▶ _Material to process_:
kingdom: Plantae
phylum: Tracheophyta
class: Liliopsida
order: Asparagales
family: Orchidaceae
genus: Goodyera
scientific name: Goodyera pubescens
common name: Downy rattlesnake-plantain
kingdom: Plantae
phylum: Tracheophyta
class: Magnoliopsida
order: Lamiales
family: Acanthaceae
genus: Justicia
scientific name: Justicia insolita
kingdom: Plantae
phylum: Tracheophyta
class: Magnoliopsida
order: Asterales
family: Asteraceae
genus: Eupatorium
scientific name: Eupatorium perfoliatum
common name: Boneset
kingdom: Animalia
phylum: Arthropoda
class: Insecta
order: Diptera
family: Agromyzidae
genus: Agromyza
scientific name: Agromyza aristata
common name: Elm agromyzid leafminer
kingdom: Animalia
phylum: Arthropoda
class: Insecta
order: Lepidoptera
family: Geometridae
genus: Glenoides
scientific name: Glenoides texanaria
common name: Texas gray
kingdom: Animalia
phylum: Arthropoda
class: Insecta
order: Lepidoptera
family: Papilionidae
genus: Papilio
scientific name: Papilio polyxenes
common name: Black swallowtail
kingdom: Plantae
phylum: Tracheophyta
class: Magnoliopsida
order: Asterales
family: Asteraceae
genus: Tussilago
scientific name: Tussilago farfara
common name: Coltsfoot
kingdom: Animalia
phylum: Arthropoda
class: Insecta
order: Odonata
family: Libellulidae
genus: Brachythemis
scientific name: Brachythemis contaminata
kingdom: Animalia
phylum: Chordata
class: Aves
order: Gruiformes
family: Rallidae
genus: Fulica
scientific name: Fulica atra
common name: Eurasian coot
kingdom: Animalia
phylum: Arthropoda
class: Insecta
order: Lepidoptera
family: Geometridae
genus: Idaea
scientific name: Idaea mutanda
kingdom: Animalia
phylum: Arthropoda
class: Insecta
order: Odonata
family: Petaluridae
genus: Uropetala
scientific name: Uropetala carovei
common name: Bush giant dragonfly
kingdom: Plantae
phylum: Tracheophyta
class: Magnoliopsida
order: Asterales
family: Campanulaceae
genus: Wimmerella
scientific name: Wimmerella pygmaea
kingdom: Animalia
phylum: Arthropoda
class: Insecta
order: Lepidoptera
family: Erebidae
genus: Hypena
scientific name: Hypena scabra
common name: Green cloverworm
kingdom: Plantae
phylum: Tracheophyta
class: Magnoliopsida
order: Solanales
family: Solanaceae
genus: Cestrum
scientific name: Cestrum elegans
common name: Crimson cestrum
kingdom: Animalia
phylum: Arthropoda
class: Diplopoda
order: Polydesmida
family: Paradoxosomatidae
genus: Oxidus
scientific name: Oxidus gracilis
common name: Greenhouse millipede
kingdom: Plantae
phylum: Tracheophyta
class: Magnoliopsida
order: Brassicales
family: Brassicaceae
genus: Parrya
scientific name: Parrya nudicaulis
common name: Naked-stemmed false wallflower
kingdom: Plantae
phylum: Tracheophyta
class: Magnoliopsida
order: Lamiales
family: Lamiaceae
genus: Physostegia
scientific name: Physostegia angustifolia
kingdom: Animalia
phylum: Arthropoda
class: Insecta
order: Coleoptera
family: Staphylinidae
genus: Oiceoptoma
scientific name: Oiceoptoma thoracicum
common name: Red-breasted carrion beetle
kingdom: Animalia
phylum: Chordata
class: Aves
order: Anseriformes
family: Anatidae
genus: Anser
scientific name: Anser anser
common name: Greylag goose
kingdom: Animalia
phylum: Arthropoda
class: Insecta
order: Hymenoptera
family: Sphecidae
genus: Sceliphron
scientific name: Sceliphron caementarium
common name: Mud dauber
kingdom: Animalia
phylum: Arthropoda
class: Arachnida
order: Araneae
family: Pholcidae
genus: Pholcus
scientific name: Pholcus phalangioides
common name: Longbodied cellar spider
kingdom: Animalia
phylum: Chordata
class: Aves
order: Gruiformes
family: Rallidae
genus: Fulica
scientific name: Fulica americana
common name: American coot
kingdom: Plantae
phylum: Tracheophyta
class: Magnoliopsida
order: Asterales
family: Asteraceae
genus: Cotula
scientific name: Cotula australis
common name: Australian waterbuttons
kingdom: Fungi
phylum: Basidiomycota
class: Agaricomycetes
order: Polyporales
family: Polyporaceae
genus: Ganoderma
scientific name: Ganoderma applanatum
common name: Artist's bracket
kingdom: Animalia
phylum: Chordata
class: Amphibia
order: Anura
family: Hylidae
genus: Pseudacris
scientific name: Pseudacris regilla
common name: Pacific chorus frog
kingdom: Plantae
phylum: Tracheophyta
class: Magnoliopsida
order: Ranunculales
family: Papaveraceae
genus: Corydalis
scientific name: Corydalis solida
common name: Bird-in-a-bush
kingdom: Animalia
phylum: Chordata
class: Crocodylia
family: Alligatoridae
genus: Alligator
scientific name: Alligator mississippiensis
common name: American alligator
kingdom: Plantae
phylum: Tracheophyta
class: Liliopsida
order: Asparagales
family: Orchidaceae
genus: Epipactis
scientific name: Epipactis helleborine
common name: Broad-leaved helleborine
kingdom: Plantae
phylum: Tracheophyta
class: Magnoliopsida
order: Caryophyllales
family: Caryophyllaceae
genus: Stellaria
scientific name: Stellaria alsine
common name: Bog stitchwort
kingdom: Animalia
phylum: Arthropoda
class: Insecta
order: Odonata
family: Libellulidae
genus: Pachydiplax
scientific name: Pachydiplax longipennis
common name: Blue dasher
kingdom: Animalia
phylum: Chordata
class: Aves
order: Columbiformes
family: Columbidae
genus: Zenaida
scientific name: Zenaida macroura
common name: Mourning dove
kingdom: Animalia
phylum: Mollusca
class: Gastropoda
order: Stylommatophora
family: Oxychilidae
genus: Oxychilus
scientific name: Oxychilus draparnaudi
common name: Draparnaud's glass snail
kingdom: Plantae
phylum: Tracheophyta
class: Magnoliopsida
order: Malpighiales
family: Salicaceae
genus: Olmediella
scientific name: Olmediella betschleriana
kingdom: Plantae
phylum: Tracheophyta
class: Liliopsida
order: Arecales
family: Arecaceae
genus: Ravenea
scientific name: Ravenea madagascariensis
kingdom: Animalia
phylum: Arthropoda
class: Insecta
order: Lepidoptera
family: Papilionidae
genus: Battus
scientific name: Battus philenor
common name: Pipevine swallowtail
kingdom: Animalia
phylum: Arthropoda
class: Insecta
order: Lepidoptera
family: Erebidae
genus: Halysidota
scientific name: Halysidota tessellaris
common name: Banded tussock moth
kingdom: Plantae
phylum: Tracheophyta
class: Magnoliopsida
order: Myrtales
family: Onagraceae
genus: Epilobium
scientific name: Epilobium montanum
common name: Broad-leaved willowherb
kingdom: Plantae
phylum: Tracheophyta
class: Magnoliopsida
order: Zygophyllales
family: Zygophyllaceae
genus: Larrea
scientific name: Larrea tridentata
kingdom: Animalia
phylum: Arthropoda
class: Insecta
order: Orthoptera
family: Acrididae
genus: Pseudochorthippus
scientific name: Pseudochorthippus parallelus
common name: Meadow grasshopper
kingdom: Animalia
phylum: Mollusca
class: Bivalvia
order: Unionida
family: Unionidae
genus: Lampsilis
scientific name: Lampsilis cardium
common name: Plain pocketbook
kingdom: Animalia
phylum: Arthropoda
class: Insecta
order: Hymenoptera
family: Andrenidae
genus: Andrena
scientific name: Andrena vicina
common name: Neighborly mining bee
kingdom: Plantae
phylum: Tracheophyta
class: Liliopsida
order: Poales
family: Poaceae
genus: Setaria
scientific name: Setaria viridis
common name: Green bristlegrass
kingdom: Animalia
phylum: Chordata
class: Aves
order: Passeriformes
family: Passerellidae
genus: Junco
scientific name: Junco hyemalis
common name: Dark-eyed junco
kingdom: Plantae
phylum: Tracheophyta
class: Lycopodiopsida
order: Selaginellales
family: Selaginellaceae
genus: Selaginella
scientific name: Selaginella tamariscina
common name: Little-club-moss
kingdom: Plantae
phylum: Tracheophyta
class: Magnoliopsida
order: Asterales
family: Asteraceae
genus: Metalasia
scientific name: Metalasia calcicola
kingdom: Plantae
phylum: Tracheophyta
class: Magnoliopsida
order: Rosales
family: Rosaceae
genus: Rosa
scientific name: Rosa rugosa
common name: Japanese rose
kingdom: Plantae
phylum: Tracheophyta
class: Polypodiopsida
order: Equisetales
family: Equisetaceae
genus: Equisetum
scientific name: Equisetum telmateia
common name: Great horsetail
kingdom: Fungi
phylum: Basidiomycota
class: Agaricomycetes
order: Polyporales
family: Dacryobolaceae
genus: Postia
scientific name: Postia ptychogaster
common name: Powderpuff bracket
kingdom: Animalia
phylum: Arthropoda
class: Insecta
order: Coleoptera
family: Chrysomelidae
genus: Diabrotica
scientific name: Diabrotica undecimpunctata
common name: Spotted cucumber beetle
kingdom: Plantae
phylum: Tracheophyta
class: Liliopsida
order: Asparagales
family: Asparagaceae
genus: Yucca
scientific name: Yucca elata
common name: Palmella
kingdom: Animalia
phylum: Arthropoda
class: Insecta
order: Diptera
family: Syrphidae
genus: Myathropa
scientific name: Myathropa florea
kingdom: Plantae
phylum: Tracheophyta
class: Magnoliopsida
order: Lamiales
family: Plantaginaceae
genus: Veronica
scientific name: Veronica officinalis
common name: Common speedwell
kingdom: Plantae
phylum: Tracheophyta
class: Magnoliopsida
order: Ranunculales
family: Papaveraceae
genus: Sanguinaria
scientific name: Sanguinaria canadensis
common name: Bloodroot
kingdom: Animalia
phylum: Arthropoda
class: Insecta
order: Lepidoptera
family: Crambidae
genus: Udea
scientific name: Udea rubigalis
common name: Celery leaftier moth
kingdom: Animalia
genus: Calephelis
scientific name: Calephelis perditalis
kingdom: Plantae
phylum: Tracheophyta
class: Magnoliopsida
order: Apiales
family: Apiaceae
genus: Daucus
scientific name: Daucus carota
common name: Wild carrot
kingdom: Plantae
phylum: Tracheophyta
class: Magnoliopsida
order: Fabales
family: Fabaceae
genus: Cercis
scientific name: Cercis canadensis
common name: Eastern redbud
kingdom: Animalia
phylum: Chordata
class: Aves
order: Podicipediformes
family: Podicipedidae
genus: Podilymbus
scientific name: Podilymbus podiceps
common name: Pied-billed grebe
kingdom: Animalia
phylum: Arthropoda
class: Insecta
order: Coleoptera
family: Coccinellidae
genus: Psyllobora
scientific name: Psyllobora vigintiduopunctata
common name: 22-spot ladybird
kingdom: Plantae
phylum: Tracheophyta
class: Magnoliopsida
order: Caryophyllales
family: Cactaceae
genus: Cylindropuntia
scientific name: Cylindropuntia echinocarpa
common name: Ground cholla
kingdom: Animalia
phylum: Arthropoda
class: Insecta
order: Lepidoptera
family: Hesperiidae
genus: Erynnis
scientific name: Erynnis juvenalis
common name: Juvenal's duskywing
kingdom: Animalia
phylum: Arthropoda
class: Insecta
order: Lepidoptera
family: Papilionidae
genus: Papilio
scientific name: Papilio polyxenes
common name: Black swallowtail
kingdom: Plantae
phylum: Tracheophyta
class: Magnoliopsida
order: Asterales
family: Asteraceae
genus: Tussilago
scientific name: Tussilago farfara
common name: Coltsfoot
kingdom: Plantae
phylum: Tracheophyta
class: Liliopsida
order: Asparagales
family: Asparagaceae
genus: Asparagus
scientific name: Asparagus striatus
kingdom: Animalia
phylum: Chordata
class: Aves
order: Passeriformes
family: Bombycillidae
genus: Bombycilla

▶ _Stated task_: Copy out the part of the items that opens with the line containing "family: Poaceae" and closes with the line containing "genus: Rosa", renaming "common name" to "vernacular name" and keeping everything else unchanged.

▶ _Reply to the exercise_:
family: Poaceae
genus: Setaria
scientific name: Setaria viridis
vernacular name: Green bristlegrass
kingdom: Animalia
phylum: Chordata
class: Aves
order: Passeriformes
family: Passerellidae
genus: Junco
scientific name: Junco hyemalis
vernacular name: Dark-eyed junco
kingdom: Plantae
phylum: Tracheophyta
class: Lycopodiopsida
order: Selaginellales
family: Selaginellaceae
genus: Selaginella
scientific name: Selaginella tamariscina
vernacular name: Little-club-moss
kingdom: Plantae
phylum: Tracheophyta
class: Magnoliopsida
order: Asterales
family: Asteraceae
genus: Metalasia
scientific name: Metalasia calcicola
kingdom: Plantae
phylum: Tracheophyta
class: Magnoliopsida
order: Rosales
family: Rosaceae
genus: Rosa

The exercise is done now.